Description of the task:
The expected response is a copy of every line in the entries below that includes the word "Grazing".

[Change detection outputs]
* * * * * * * * *

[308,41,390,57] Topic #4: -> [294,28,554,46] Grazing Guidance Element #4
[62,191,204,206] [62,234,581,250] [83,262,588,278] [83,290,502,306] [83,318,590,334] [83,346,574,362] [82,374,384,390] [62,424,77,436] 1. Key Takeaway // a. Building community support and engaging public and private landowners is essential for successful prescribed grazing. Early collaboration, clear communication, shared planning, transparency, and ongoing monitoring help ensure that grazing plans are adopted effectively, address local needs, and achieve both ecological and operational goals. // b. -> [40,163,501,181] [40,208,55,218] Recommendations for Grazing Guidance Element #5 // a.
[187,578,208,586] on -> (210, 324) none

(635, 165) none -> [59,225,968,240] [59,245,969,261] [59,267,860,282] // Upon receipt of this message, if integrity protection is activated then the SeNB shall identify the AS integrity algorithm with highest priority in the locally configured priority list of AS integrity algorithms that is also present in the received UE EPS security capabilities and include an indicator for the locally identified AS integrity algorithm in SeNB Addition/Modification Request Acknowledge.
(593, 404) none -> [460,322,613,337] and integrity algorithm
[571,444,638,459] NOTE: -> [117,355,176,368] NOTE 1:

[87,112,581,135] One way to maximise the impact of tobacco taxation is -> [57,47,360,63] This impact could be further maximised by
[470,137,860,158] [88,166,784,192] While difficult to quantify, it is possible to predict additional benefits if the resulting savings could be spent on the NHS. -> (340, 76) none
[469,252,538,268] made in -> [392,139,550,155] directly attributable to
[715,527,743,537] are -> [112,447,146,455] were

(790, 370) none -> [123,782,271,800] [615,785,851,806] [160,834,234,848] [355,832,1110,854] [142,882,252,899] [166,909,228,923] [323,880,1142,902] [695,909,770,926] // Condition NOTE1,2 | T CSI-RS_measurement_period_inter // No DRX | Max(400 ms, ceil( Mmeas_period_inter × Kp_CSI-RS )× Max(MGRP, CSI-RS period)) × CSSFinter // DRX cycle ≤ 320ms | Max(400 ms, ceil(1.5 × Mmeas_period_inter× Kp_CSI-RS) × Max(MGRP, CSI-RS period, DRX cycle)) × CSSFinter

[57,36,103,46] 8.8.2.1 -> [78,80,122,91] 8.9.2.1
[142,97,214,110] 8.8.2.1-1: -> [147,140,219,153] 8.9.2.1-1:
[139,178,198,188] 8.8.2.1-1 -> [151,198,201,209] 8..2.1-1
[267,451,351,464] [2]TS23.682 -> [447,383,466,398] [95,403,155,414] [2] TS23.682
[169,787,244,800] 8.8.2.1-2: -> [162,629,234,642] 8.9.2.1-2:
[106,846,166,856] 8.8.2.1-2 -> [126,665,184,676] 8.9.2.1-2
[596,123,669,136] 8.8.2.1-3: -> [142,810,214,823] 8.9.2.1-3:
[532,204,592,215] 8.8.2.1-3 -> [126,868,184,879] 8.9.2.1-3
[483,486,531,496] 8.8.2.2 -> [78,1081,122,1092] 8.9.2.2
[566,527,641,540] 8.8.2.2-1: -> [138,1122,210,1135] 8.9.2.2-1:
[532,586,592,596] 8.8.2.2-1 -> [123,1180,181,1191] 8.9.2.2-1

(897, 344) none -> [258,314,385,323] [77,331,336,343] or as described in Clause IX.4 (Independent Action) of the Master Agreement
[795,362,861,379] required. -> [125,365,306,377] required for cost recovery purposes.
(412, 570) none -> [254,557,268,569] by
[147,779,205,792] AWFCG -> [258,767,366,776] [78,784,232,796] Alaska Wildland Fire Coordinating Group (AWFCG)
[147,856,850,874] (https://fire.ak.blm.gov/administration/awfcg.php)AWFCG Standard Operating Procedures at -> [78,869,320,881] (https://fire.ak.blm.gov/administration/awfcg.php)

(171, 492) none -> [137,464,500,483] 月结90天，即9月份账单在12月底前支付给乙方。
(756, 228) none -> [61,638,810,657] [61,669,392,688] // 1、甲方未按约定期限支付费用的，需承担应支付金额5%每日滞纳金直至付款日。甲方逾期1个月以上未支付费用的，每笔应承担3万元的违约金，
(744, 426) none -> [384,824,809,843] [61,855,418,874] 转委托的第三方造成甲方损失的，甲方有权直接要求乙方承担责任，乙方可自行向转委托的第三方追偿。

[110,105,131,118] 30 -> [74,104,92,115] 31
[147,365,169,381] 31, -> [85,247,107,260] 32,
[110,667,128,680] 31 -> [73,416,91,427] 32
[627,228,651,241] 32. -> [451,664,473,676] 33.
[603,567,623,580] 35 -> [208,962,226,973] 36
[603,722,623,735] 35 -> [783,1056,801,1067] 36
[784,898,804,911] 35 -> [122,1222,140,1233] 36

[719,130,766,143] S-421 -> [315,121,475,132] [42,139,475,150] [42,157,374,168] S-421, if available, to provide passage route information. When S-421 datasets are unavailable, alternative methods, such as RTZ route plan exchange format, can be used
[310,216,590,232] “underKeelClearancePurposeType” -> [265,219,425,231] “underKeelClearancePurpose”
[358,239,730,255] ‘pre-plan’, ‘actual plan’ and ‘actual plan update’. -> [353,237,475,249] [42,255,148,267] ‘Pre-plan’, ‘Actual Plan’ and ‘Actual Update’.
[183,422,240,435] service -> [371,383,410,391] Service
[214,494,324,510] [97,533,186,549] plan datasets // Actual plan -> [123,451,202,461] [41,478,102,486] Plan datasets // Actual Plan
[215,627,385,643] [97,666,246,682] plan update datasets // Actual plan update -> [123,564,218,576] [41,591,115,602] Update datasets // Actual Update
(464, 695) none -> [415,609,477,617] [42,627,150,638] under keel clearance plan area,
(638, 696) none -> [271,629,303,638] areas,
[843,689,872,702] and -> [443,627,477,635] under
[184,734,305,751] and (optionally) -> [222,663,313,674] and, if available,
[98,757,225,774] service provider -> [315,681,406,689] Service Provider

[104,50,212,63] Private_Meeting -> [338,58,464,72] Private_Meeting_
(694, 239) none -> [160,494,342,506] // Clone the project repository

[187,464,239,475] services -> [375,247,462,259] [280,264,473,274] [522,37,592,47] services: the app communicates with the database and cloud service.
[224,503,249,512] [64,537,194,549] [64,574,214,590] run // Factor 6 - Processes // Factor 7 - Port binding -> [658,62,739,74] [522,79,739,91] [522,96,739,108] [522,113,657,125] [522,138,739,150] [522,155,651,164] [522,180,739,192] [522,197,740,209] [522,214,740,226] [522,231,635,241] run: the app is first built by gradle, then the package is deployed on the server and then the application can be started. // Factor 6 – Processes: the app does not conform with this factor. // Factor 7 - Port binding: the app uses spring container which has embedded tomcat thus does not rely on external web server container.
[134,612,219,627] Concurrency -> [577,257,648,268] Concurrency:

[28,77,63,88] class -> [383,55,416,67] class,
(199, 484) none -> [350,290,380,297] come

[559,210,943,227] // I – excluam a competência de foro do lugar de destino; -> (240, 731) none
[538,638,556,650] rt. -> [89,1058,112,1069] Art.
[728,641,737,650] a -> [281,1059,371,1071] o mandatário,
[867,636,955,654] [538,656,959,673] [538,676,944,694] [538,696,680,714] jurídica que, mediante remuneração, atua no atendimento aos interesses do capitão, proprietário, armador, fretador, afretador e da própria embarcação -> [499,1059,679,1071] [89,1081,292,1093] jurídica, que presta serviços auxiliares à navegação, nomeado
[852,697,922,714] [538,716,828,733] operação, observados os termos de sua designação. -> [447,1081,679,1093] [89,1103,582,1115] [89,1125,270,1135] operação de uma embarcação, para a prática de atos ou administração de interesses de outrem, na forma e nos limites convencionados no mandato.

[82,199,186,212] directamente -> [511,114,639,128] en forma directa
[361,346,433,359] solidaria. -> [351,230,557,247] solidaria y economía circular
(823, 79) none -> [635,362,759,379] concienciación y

* * * * * * * * *

The completed task:
[308,41,390,57] Topic #4: -> [294,28,554,46] Grazing Guidance Element #4
[62,191,204,206] [62,234,581,250] [83,262,588,278] [83,290,502,306] [83,318,590,334] [83,346,574,362] [82,374,384,390] [62,424,77,436] 1. Key Takeaway // a. Building community support and engaging public and private landowners is essential for successful prescribed grazing. Early collaboration, clear communication, shared planning, transparency, and ongoing monitoring help ensure that grazing plans are adopted effectively, address local needs, and achieve both ecological and operational goals. // b. -> [40,163,501,181] [40,208,55,218] Recommendations for Grazing Guidance Element #5 // a.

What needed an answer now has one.